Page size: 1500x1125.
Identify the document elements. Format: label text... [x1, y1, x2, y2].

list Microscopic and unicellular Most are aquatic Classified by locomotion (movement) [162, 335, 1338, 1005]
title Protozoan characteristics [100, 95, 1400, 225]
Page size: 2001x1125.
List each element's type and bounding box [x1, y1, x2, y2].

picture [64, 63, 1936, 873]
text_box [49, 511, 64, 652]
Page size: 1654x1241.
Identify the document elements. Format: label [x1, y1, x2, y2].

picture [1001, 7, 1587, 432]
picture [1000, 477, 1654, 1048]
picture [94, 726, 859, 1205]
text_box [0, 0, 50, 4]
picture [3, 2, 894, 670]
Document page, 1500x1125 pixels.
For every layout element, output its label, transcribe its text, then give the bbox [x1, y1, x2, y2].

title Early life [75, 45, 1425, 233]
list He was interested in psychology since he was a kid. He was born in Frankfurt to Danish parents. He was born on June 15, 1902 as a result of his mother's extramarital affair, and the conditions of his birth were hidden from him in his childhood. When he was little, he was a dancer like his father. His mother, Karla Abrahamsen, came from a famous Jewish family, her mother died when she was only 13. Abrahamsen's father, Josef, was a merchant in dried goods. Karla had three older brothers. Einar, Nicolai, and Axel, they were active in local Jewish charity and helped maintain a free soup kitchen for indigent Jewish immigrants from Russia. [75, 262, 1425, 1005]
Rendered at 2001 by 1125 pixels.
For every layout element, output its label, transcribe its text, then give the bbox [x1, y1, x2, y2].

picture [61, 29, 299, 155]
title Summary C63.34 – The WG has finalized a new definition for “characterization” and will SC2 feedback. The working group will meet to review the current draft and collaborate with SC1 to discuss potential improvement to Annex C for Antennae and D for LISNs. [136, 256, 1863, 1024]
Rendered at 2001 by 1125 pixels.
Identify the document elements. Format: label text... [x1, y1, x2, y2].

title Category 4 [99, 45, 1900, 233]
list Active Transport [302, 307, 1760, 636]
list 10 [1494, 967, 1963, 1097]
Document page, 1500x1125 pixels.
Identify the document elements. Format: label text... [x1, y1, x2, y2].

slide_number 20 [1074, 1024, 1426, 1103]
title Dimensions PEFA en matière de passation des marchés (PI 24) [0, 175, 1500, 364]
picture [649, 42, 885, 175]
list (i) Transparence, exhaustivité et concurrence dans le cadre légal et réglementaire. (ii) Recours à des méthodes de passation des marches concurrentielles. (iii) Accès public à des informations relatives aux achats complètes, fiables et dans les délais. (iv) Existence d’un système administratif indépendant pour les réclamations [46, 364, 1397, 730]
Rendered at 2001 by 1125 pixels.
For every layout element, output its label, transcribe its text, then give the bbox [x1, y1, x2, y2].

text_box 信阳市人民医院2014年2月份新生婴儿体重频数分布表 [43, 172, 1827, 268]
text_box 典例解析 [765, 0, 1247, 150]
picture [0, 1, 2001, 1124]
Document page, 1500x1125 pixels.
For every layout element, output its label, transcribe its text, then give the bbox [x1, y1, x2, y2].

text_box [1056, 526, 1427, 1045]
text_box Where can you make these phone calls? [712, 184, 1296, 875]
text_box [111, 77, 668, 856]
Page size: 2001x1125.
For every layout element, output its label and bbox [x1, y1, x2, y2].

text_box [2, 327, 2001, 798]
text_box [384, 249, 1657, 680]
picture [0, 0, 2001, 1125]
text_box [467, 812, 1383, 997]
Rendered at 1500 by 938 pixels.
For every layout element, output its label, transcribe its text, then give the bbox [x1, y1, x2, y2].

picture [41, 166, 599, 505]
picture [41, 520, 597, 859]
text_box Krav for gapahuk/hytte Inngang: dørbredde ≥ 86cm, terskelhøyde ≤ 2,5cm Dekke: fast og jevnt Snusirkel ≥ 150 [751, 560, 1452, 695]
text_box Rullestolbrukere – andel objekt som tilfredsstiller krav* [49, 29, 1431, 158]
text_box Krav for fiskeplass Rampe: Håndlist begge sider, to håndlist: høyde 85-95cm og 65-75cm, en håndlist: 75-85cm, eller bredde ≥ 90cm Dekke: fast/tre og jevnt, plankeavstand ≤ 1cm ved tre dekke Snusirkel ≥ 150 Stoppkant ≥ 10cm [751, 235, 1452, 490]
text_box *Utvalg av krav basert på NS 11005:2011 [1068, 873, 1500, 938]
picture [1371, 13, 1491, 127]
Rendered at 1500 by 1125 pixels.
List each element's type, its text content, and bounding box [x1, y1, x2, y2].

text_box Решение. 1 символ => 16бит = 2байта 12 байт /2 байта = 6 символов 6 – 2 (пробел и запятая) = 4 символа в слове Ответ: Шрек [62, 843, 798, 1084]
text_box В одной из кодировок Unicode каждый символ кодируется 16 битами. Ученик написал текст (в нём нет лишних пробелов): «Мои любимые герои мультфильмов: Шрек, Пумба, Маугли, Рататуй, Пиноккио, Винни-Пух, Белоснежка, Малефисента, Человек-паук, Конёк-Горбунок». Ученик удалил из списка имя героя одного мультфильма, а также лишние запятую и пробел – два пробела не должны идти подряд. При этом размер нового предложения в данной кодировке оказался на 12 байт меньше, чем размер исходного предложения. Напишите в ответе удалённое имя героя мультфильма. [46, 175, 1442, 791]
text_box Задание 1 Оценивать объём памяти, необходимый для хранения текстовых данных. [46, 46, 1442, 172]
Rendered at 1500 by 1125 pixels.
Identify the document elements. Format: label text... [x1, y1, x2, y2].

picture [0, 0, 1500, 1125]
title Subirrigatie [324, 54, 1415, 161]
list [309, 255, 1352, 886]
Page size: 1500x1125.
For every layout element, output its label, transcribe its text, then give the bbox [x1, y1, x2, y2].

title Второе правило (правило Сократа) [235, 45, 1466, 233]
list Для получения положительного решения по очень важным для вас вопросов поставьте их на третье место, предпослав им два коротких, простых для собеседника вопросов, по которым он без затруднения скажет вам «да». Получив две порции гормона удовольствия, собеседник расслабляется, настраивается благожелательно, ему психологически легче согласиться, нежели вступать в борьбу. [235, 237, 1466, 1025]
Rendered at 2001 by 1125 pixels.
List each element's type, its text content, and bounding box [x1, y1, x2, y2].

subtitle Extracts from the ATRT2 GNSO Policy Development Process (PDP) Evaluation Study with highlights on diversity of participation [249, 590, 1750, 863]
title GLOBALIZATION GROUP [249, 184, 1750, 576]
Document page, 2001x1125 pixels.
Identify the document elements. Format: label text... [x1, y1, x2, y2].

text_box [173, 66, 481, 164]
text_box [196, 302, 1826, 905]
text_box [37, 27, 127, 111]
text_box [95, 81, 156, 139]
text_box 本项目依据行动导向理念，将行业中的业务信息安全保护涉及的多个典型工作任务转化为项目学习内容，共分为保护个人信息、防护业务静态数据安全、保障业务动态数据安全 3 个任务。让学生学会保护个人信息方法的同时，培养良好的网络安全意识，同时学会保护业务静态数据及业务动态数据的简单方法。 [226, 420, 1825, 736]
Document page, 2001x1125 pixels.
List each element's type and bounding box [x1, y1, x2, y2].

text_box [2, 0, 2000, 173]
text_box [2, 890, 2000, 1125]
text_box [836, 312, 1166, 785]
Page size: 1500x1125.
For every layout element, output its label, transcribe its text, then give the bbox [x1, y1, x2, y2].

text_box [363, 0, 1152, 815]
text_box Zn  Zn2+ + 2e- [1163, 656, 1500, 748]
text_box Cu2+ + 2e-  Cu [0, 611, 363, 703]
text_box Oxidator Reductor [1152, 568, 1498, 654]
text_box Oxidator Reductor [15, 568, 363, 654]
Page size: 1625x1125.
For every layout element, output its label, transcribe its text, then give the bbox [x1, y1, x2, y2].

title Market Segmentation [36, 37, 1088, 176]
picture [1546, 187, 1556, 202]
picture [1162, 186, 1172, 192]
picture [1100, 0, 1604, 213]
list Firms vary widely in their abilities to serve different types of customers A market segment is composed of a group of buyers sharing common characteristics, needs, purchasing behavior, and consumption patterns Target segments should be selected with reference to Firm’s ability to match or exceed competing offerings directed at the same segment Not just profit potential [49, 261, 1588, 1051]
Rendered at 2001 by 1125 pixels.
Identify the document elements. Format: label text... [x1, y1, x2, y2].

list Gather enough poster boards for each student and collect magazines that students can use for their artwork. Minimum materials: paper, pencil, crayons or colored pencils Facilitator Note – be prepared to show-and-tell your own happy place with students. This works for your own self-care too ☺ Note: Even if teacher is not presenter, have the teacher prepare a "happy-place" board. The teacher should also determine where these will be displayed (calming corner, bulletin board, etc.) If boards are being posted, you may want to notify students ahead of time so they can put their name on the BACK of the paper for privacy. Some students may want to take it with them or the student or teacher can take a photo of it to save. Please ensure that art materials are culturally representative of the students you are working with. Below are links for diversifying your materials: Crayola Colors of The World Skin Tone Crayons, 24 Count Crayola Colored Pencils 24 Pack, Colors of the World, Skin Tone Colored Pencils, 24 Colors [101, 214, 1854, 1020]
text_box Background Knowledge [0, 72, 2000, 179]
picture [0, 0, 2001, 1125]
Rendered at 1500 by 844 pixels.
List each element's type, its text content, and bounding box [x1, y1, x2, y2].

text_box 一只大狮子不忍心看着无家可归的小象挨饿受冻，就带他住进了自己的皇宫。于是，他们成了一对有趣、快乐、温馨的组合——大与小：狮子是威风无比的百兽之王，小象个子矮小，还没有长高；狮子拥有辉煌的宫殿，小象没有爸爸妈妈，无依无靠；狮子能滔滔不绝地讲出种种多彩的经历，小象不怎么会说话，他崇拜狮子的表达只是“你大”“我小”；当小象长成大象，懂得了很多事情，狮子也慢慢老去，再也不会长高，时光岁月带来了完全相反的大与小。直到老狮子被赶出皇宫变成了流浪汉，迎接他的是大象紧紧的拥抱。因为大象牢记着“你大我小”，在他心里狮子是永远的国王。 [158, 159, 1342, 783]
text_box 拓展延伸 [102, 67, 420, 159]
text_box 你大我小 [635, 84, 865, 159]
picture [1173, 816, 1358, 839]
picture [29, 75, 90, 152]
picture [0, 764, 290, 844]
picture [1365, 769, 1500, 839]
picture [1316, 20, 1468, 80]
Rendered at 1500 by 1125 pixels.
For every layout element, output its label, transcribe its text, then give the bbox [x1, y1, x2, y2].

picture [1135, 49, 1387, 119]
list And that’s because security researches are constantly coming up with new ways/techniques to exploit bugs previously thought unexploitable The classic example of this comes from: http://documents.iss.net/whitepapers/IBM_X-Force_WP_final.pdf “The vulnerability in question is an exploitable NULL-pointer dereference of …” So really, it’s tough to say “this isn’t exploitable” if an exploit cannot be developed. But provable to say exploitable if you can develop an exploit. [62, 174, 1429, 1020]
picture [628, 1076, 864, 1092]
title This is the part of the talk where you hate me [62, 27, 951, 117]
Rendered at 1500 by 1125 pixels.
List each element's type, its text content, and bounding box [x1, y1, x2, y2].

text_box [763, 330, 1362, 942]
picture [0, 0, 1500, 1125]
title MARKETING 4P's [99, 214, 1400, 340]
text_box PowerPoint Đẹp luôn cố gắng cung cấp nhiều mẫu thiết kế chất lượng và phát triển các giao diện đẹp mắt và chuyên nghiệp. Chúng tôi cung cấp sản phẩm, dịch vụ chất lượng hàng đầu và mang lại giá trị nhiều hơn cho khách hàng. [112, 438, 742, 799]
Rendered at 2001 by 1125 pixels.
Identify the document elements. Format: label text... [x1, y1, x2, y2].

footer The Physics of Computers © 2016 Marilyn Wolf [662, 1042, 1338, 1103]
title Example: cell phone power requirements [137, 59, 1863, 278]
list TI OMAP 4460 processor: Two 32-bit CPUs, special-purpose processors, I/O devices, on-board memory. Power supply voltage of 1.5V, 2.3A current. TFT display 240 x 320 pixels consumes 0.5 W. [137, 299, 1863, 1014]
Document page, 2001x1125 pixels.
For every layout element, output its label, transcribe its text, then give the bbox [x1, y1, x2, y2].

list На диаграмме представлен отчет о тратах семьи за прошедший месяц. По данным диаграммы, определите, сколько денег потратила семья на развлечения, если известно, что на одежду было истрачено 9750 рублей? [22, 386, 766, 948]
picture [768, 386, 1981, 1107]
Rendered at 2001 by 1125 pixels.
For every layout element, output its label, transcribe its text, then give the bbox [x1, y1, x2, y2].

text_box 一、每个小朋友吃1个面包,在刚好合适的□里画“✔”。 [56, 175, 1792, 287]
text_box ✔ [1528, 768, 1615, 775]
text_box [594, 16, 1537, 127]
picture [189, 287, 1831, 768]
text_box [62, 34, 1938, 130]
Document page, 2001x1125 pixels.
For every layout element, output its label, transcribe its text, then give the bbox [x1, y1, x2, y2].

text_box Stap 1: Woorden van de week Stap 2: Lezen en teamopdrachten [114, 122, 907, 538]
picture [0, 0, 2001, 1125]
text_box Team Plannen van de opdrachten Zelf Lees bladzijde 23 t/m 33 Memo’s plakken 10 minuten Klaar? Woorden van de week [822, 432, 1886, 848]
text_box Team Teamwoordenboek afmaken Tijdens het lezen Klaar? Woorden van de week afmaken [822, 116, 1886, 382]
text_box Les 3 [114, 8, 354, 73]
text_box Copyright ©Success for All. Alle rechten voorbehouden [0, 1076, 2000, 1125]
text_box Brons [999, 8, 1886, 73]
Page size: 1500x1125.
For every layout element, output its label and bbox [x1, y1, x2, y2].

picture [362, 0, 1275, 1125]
━━━
#### Aim of the exercise
Exactly as they appear above, output the lines of the data from the first through the one that contains "Page size: 1654x1241.", and only those lines.

#### Solved problem
Page size: 1500x1125.
Identify the document elements. Format: label text... [x1, y1, x2, y2].

list Microscopic and unicellular Most are aquatic Classified by locomotion (movement) [162, 335, 1338, 1005]
title Protozoan characteristics [100, 95, 1400, 225]
Page size: 2001x1125.
List each element's type and bounding box [x1, y1, x2, y2].

picture [64, 63, 1936, 873]
text_box [49, 511, 64, 652]
Page size: 1654x1241.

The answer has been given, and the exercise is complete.